In this paper, we focus on making full use of unlabeled samples based on S4VMs, but original S4VMs can only solve binary classification problems. Therefore, we first change S4VMs into a multi-classifier by a popular multi-classifier SVM construction strategy. Then we propose a novel method to add unlabeled samples into training samples to improve the classification ability of S4VMs. These do not only use labeled samples to train the E-nose to classify unlabeled samples, but also use these unlabeled samples to revise its model, which can improve the performance of the E-nose. The results of the experiment with these multi-gases and the comparison with other semi-supervised algorithms have proven that this method can improve the performance of S4VMs and gain classification information from the unlabeled samples. However, the information in unlabeled samples is limited, so the classification rate will decline as the number of unlabeled samples increases. This is also clear for our experimental results; if the unlabeled rate increases too much, the accuracy of the algorithm declines gradually.

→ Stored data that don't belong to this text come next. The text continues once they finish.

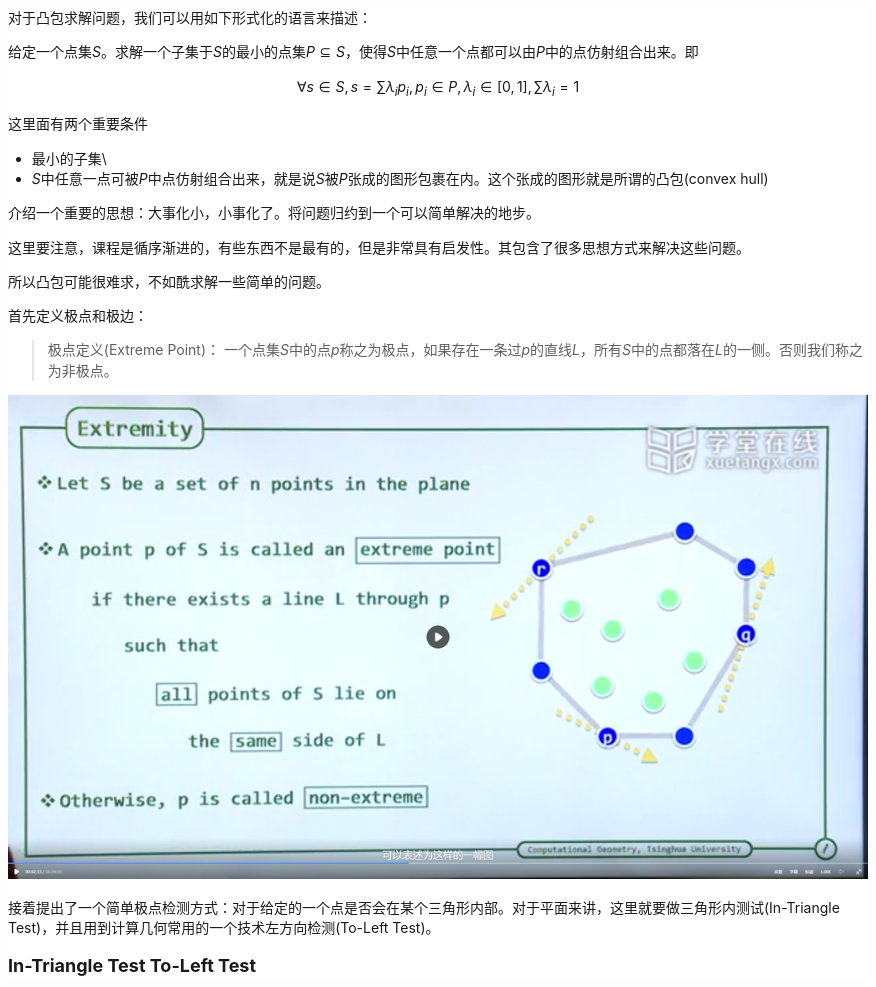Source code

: 
对于凸包求解问题，我们可以用如下形式化的语言来描述：

给定一个点集$S$。求解一个子集于$S$的最小的点集$P\subseteq{}S$，使得$S$中任意一个点都可以由$P$中的点仿射组合出来。即

$$\forall{}s\in{}S,s=\sum{}\lambda{}_ip_i,p_i\in{}P,\lambda_i\in{}[0,1],\sum\lambda_i=1$$

这里面有两个重要条件
* 最小的子集\
* $S$中任意一点可被$P$中点仿射组合出来，就是说$S$被$P$张成的图形包裹在内。这个张成的图形就是所谓的凸包(convex hull)
 
介绍一个重要的思想：大事化小，小事化了。将问题归约到一个可以简单解决的地步。

这里要注意，课程是循序渐进的，有些东西不是最有的，但是非常具有启发性。其包含了很多思想方式来解决这些问题。

所以凸包可能很难求，不如酰求解一些简单的问题。

首先定义极点和极边：

> 极点定义(Extreme Point)：
> 一个点集$S$中的点$p$称之为极点，如果存在一条过$p$的直线$L$，所有$S$中的点都落在$L$的一侧。否则我们称之为非极点。


<center><img src = "01.assets/p1.png"></center>


接着提出了一个简单极点检测方式：对于给定的一个点是否会在某个三角形内部。对于平面来讲，这里就要做三角形内测试(In-Triangle Test)，并且用到计算几何常用的一个技术左方向检测(To-Left Test)。


**<font size = 4> In-Triangle Test </font>**
**<font size = 4> To-Left Test </font>**
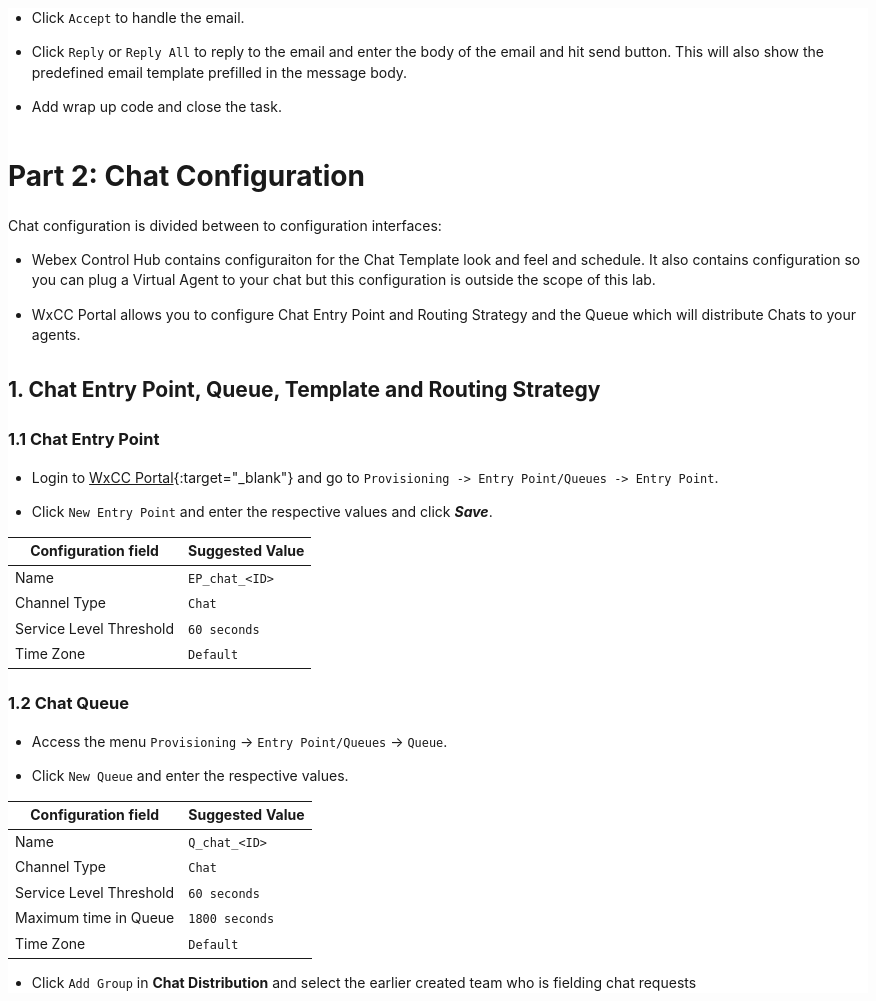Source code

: - Click `Accept` to handle the email.

- Click `Reply` or `Reply All` to reply to the email and enter the body of the email and hit send button. This will also show the predefined email template prefilled in the message body.

- Add wrap up code and close the task.

# Part 2: Chat Configuration

Chat configuration is divided between to configuration interfaces:

- Webex Control Hub contains configuraiton for the Chat Template look and feel and schedule. It also contains configuration so you can plug a Virtual Agent to your chat but this configuration is outside the scope of this lab.

- WxCC Portal allows you to configure Chat Entry Point and Routing Strategy and the Queue which will distribute Chats to your agents.

## 1. Chat Entry Point, Queue, Template and Routing Strategy

<iframe width="1024" height="576" src="https://www.youtube-nocookie.com/embed/QR8vilhQ2dA?rel=0" title="WxCC Lab #4: Chat EP Q Template and RS" frameborder="0" allow="accelerometer; autoplay; clipboard-write; encrypted-media; gyroscope; picture-in-picture" allowfullscreen></iframe>

### 1.1 Chat Entry Point
- Login to [WxCC Portal](https://portal.wxcc-us1.cisco.com){:target="_blank"} and go to `Provisioning -> Entry Point/Queues -> Entry Point`.

- Click `New Entry Point` and enter the respective values and click **_Save_**.

Configuration field | Suggested Value
--- | ---
Name | `EP_chat_<ID>`
Channel Type | `Chat`
Service Level Threshold | `60 seconds`
Time Zone | `Default`


### 1.2 Chat Queue

- Access the menu `Provisioning` -> `Entry Point/Queues` -> `Queue`.

- Click `New Queue` and enter the respective values.

Configuration field | Suggested Value
--- | ---
Name | `Q_chat_<ID>`
Channel Type | `Chat`
Service Level Threshold | `60 seconds`
Maximum time in Queue | `1800 seconds`
Time Zone | `Default`

- Click `Add Group` in **Chat Distribution** and select the earlier created team who is fielding chat requests
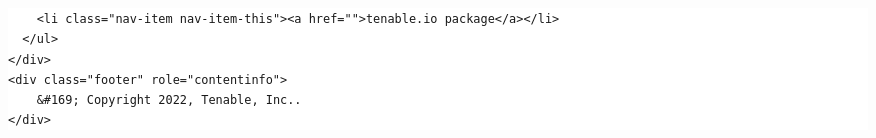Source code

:         <li class="nav-item nav-item-this"><a href="">tenable.io package</a></li> 
      </ul>
    </div>
    <div class="footer" role="contentinfo">
        &#169; Copyright 2022, Tenable, Inc..
    </div>
  </body>
</html>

In conclusion, it is valid to add unlabeled samples into training samples to enhance the performance of the E-nose, especially when labeled samples are insufficient. Moreover, unlabeled samples can increase the variety of the training samples, which can make the E-nose perform better in real world applications. Additionally, unlabeled samples are easier to obtain and use, which can reduce the cost of the E-nose. However, there are still some problems that remain. For example, reduction of the speed of error accumulation needs further research. Unlabeled samples may be wrongly classified, and when this accumulates, it can lead to the decline of the E-nose’s accuracy as the number of unlabeled samples increases. However, S4VMs has demonstrated that it has a lower classification risk than other semi-supervised methods when it encounters unlabeled samples. All of these results make it obvious that M-S4VMs is an effective semi-supervised method for the E-nose, used to classify carbon monoxide, formaldehyde, and toluene.